Elle entreprend, avec son amour de jeunesse, la randonnée qu’elle aurait dû faire avec son fils.
On les suit, oscillant entre passé (à travers les retours en arrière) et présent, avançant avec les difficultés inhérentes à un couple qui a du mal à se parler, se comprendre, se toucher aussi parfois ….
Elle voudrait oublier la guerre, les conflits mais …

«Elle gémit, se prend la tête dans les mains et serre fort, maudissant du fond du cœur cette guerre interminable qui, une fois de plus, a réussi à se frayer un chemin vers son âme. »


Cette marche est-elle un adieu à son pays, à son fils ?

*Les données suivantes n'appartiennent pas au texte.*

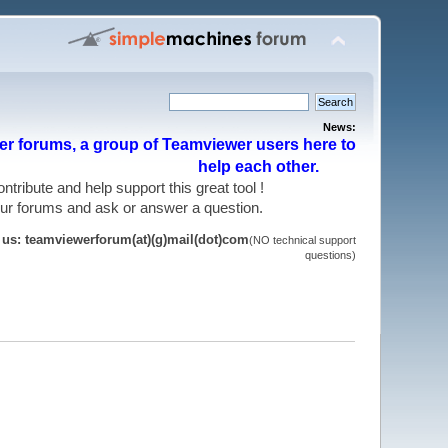
News:
r forums, a group of Teamviewer users here to
help each other.
 contribute and help support this great tool !
 our forums and ask or answer a question.
t us: teamviewerforum(at)(g)mail(dot)com
(NO technical support
questions)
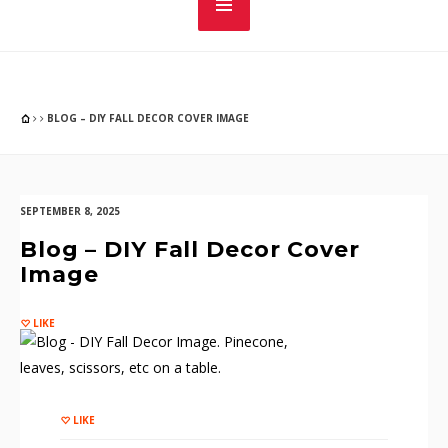
BLOG – DIY FALL DECOR COVER IMAGE
SEPTEMBER 8, 2025
Blog – DIY Fall Decor Cover
Image
LIKE
LIKE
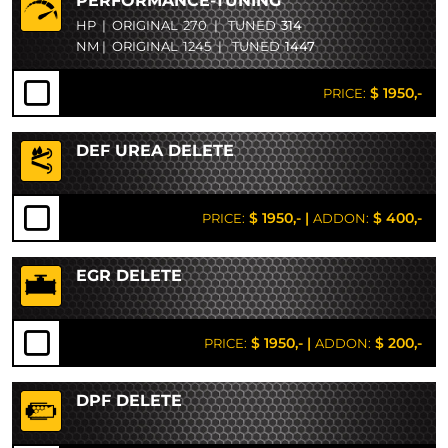
PERFORMANCE-TUNING
HP
|
ORIGINAL
270
|
TUNED
314
NM
|
ORIGINAL
1245
|
TUNED
1447
$ 1950,-
PRICE:
DEF UREA DELETE
$ 1950,-
|
$ 400,-
PRICE:
ADDON:
EGR DELETE
$ 1950,-
|
$ 200,-
PRICE:
ADDON:
DPF DELETE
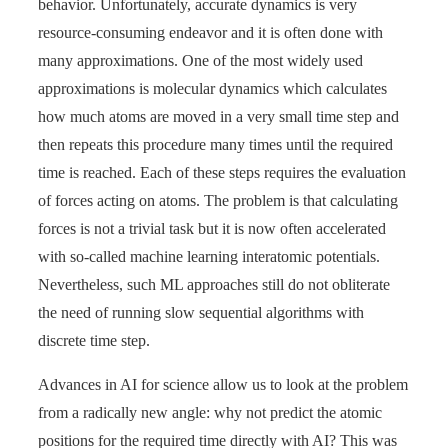
behavior. Unfortunately, accurate dynamics is very
resource-consuming endeavor and it is often done with
many approximations. One of the most widely used
approximations is molecular dynamics which calculates
how much atoms are moved in a very small time step and
then repeats this procedure many times until the required
time is reached. Each of these steps requires the evaluation
of forces acting on atoms. The problem is that calculating
forces is not a trivial task but it is now often accelerated
with so-called machine learning interatomic potentials.
Nevertheless, such ML approaches still do not obliterate
the need of running slow sequential algorithms with
discrete time step.
Advances in AI for science allow us to look at the problem
from a radically new angle: why not predict the atomic
positions for the required time directly with AI? This was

Son amant lui parle de ses souffrances, de ce qu’il a vécu… Elle, elle raconte Ofer, elle le fait vivre, exister sous leurs yeux, elle le maintient en vie…

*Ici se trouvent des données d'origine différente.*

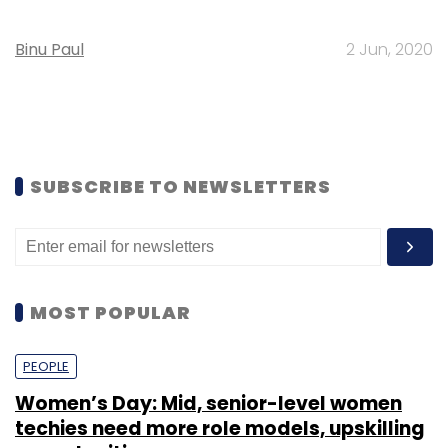
Binu Paul
2 Jun, 2020
SUBSCRIBE TO NEWSLETTERS
MOST POPULAR
PEOPLE
Women’s Day: Mid, senior-level women
techies need more role models, upskilling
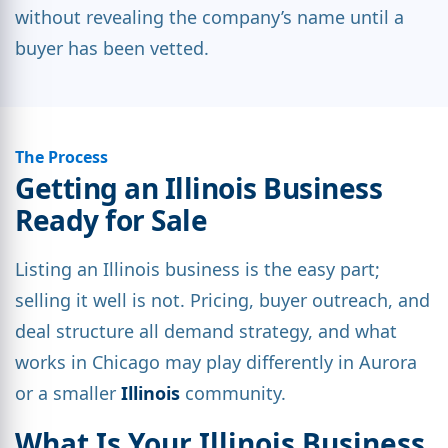
without revealing the company’s name until a
buyer has been vetted.
The Process
Getting an Illinois Business
Ready for Sale
Listing an Illinois business is the easy part;
selling it well is not. Pricing, buyer outreach, and
deal structure all demand strategy, and what
works in Chicago may play differently in Aurora
or a smaller
Illinois
community.
What Is Your Illinois Business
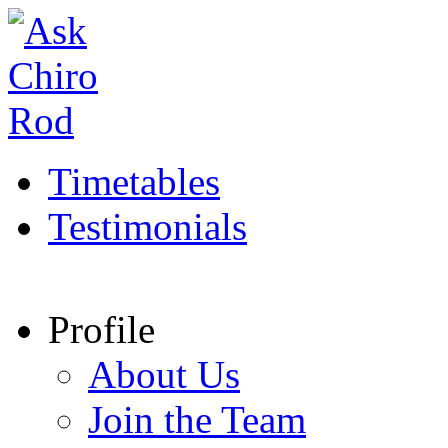
Timetables
Testimonials
Profile
About Us
Join the Team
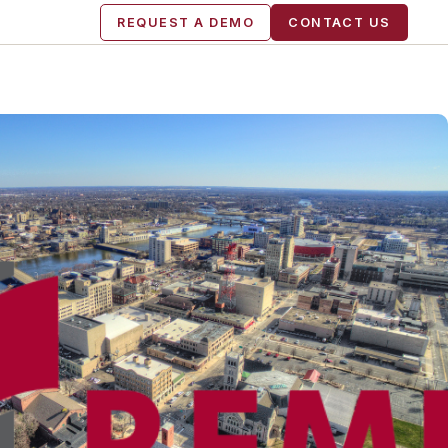
REQUEST A DEMO
CONTACT US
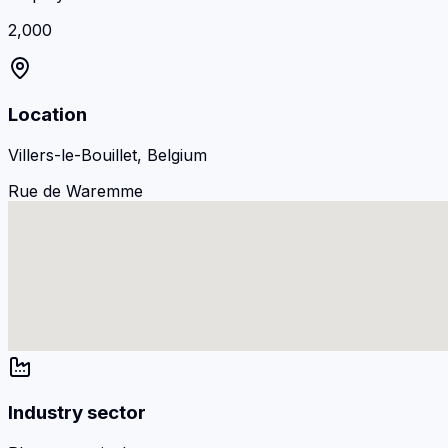
2,000
Location
Villers-le-Bouillet, Belgium
Rue de Waremme
Industry sector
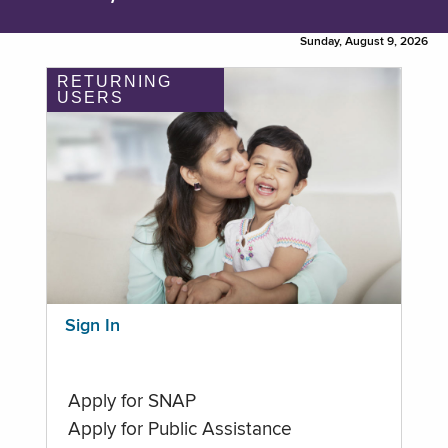
Sunday, August 9, 2026
RETURNING
USERS
Sign In
Apply for SNAP
Apply for Public Assistance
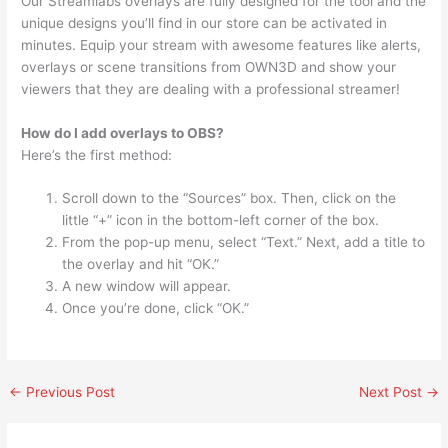
Our Streamlabs overlays are fully designed for the tool and the
unique designs you’ll find in our store can be activated in
minutes. Equip your stream with awesome features like alerts,
overlays or scene transitions from OWN3D and show your
viewers that they are dealing with a professional streamer!
How do I add overlays to OBS?
Here’s the first method:
Scroll down to the “Sources” box. Then, click on the
little “+” icon in the bottom-left corner of the box.
From the pop-up menu, select “Text.” Next, add a title to
the overlay and hit “OK.”
A new window will appear.
Once you’re done, click “OK.”
←
Previous Post
Next Post
→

Ce n’est pas seulement dans les paroles d’Ora, d’Avram que l’on découvre la blessure d’un pays, d’un peuple, des peuples, des hommes, c’est aussi dans les silences, entre les lignes, dans les mots chuchotés, murmurés, par l’auteur, dans tout ce qui se sent mais ne se voit pas.
L’écriture et le style de David Grossman sont aériens et profonds à la fois (et ce n’est pas, à mon sens, contradictoire). Aériens car les mots peuvent se montrer légers, poétiques même pour évoquer des événements, des réalités graves … Profonds car sous des aspects parfois confus (les pensées d’Ora sont quelquefois désordonnées car elle a peur, et s’affole sans vouloir le montrer), ce qui est écrit (et encore plus ce qui se devine entre les lignes) ne laissera personne indifférent…

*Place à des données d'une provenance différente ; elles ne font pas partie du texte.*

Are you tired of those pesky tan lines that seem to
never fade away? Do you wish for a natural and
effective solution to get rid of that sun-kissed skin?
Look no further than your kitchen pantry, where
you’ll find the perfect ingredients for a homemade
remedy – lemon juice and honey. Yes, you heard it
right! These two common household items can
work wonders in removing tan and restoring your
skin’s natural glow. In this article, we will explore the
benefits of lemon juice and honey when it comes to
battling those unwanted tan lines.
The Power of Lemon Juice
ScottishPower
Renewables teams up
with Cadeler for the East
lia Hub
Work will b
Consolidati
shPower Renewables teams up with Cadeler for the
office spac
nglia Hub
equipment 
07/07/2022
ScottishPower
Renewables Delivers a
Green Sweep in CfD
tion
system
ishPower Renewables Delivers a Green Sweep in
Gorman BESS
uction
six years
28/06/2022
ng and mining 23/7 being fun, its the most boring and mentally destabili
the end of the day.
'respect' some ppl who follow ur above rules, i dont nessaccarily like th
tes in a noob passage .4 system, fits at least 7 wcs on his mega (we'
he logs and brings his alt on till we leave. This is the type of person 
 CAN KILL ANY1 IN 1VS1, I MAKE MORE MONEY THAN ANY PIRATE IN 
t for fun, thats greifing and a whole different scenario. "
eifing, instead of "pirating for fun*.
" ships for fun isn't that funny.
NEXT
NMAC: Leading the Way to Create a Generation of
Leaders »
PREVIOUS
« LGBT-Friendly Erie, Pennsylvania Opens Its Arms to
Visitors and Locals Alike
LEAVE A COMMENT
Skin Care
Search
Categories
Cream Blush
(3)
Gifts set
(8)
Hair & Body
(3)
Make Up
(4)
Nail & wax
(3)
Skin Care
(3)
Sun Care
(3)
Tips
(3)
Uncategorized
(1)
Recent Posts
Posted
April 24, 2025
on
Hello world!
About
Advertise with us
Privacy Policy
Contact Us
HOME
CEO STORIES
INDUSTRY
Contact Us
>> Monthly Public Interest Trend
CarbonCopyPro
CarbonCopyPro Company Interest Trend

Ce cri d’amour d’Ora est, je crois, le cri d’amour d’un écrivain pour la Paix.

 

Cassiopée

 

Une autre chronique sur ce roman, celle de Nicole.

 

Une femme fuyant l’annonce
David Grossman
Editions Le Seuil
Août 2011
666 pages
22,80 €

 

Présentation de l'éditeur


Ora, une femme séparée depuis peu d’Ilan, son mari, quitte son foyer de Jérusalem et fuit la nouvelle inéluctable que lui dicte son instinct maternel : la mort de son second fils, Ofer, qui, sur le point de terminer son service militaire, s’est porté volontaire pour « une opération d'envergure » de 28 jours dans une ville palestinienne, nouvelle que lui apporteraient l’officier et les soldats affectés à cette terrible tâche. Mais s’il faut une personne pour délivrer un message, il en faut une pour le recevoir, pense Ora. Tant que les messagers de la mort ne la trouvent pas, son fils sera sauf. Aussi décide-telle, sans aucune logique, pour conjurer le sort, de s’absenter durant ces 28 jours en se coupant de tout moyen de communication qui pourrait lui apporter la terrible nouvelle. Ayant prévu une randonnée à travers le pays avec Ofer, elle part malgré tout. Au passage, elle arrache à sa torpeur Avram, son amour de jeunesse (le père d’Ofer ?) et l’emmène avec elle sur les routes de Galilée pour lui raconter leur fils. Elle espère maintenir en vie son enfant par la trame de mots qui dessinent sa vie depuis son premier souffle, et lui éviter ainsi le dernier. Le périple ici est l’occasion d’évoquer le passé : à mesure qu'Ora et Avram arpentent le pays à la beauté étonnante, se reconstitue le fil de la mémoire et des secrets qui enserrent les personnages. Ora, Ilan et Avram s’étaient liés, adolescents, pendant la guerre des Six Jours, dans un hôpital où ils étaient tous trois à l'isolement, alors que les combats faisaient rage à l’extérieur. C’est là que se sont noués les destins de chacun. Le stratagème de la mère réussira-t-il à préserver la vie du fils ? Quoi qu’il lui arrive, le récit le fait renaître avec une vigueur nouvelle.